Ne serait-il pas plus opportun seulement d’inciter les pêcheurs plaisanciers à diversifier de façon responsable et raisonnable leurs prélèvements récréatifs en conservant ainsi un impact de prédation équilibré pour la chaîne aquatique ?
L’impact de la pêche récréative est flou car les pêcheurs ne sont pas tous licenciés ou déclarés. Néanmoins, les grosses pêches récréatives de lieus jaunes, en hiver, sur les zones de frayères sont bien rares mais mises en avant via les réseaux sociaux où certains pêcheurs affichent des pêches dantesques néfastes à notre image. Elles se pratiquent par quelques pêcheurs fortunés, disposant de bateaux puissants, leur permettant de gagner des zones profondes éloignées de la côte. Les lieus jaunes se reproduisent effectivement sur des zones profondes, près des tombants exposés ou à proximité des épaves où ils trouvent des abris aux courants et de la nourriture à foison.

Chasseur sous-marin et capture

Ainsi, autoriser le pêcher/relâcher des lieux à ces profondeurs est complètement inapproprié.

Pollacius pollacius possède une vessie natatoire conséquente et les prises remontées à la ligne des fonds importants ne pourront jamais regagner les profondeurs. Nous les retrouverons mortes, flottant au gré des courants. Une solution simple pourrait être d’interdire la pêche à plus de quelques milles nautiques des côtes, de janvier à avril, laissant ainsi l’espèce disposer d’un sanctuaire de reproduction. Encore faudrait-il que tous les pêcheurs professionnels soient également privés de ces zones durant cette période.

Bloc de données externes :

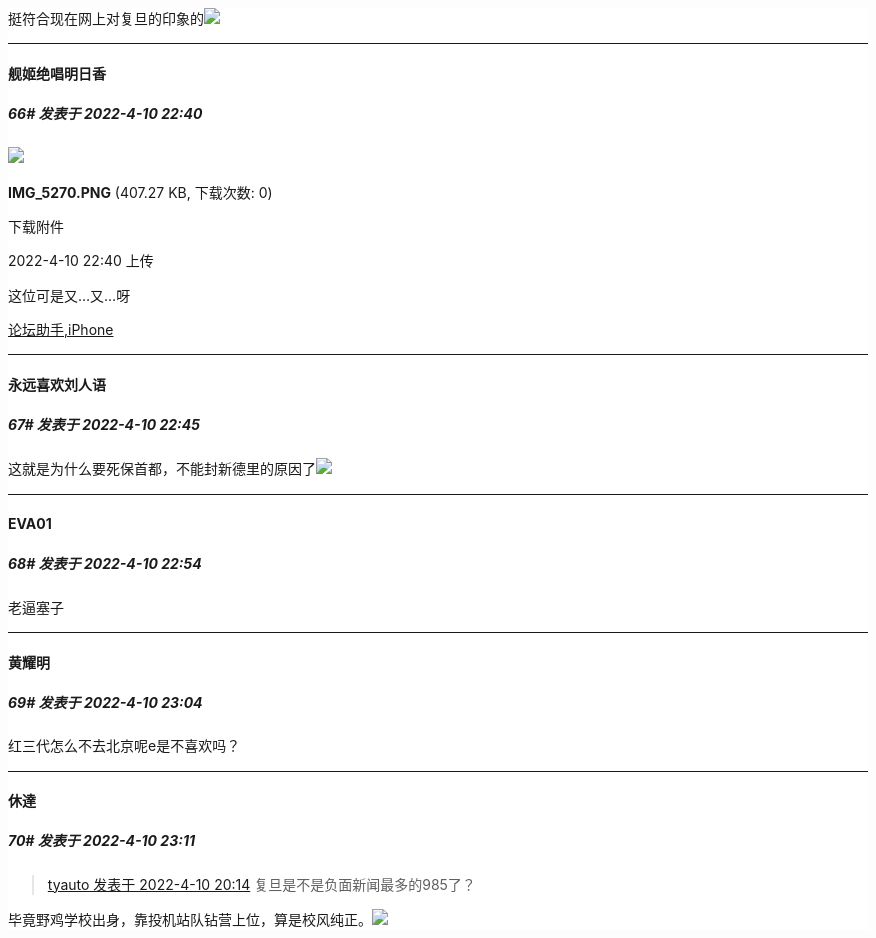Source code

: 挺符合现在网上对复旦的印象的<img src="https://static.saraba1st.com/image/smiley/face2017/067.png" referrerpolicy="no-referrer">

*****

####  舰姬绝唱明日香  
##### 66#       发表于 2022-4-10 22:40

<img src="https://img.saraba1st.com/forum/202204/10/224039yem22m5bfm577yiw.png" referrerpolicy="no-referrer">

<strong>IMG_5270.PNG</strong> (407.27 KB, 下载次数: 0)

下载附件

2022-4-10 22:40 上传

这位可是又…又…呀

[论坛助手,iPhone](https://bbs.saraba1st.com/2b/forum.php?mod=viewthread&amp;tid=2029836)



*****

####  永远喜欢刘人语  
##### 67#       发表于 2022-4-10 22:45

这就是为什么要死保首都，不能封新德里的原因了<img src="https://static.saraba1st.com/image/smiley/face2017/067.png" referrerpolicy="no-referrer">



*****

####  EVA01  
##### 68#       发表于 2022-4-10 22:54

老逼塞子



*****

####  黄耀明  
##### 69#       发表于 2022-4-10 23:04

红三代怎么不去北京呢e是不喜欢吗？

*****

####  休達  
##### 70#       发表于 2022-4-10 23:11

<blockquote><a href="httphttps://bbs.saraba1st.com/2b/forum.php?mod=redirect&amp;goto=findpost&amp;pid=55394015&amp;ptid=2063726" target="_blank">tyauto 发表于 2022-4-10 20:14</a>
复旦是不是负面新闻最多的985了？</blockquote>
毕竟野鸡学校出身，靠投机站队钻营上位，算是校风纯正。<img src="https://static.saraba1st.com/image/smiley/face2017/048.png" referrerpolicy="no-referrer">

N’est-il pas insupportable de toujours voir aussi des promotions sur le bar sauvage vendu sur les étals des GMS en pleine période d’interdiction ? Qu’en sera-t-il pour le lieu jaune ?

Pour résumer mes propos

  • La protection de la faune aquatique est une priorité sur la préservation des intérêts économiques. Nul intérêt de préserver une espèce sur une zone ciblée. Les poissons circulent. Les pêcheurs également ;
  • La protection d’une seule espèce tend à créer un déséquilibre dans la chaîne alimentaire aquatique et risque de créer un désastre bien plus inquiétant ;
  • Le lieu ne peut pas être pêché puis relâché. Cette méthode ne fonctionne qu’en pêche de surface et cette espèce n’y évolue pas ;
  • aucune étude sérieuse n’a démontré quel était l’impact réel de la pêche récréative sur les populations de lieus jaunes mais les réseaux sociaux maintiennent une image peu flatteuse de ce sport ;
  • La pêche sous toutes ses formes doit être totalement interdite sur les zones du large abritant les frayères, de décembre à mars, période la plus sensible ;
  • Interdire la pêche verticale l’hiver au large serait une mesure efficace. Les autorités chargées des contrôles peuvent facilement repérer des embarcations en action de pêche sur ces zones ;
  • Enfin, limiter le nombre de prises à deux poissons, en période autorisée, risque d’inciter les pêcheurs à relâcher des prises dans l’espoir d’en prendre de plus belles. Encore une fois, les poissons relâchés ne survivront pas.

Chasseurs sous-marin assidus, nous sommes les premiers témoins des évolutions halieutiques, météorologiques et écologiques. Nous ne sommes malheureusement que trop peu consultés malgré la présence de fédérations solides et bienveillantes. C’est regrettable.